Aim of the task. Beginning at the line that contains "стремление к новым горизонтам.", repeat every line of the listing exactly through the final one.

══ Data shown

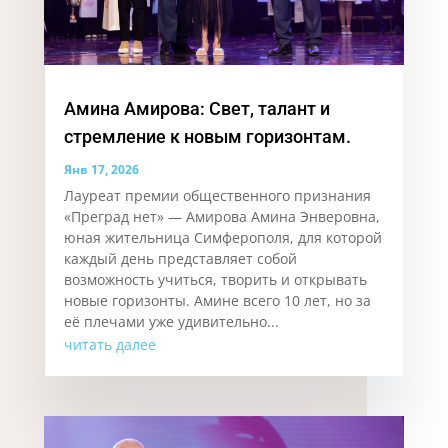
Амина Амирова: Свет, талант и
стремление к новым горизонтам.
Янв 17, 2026
Лауреат премии общественного признания
«Преград нет» — Амирова Амина Энверовна,
юная жительница Симферополя, для которой
каждый день представляет собой
возможность учиться, творить и открывать
новые горизонты. Аминe всего 10 лет, но за
её плечами уже удивительно...
читать далее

════

Output of the exercise.
стремление к новым горизонтам.
Янв 17, 2026
Лауреат премии общественного признания
«Преград нет» — Амирова Амина Энверовна,
юная жительница Симферополя, для которой
каждый день представляет собой
возможность учиться, творить и открывать
новые горизонты. Аминe всего 10 лет, но за
её плечами уже удивительно...
читать далее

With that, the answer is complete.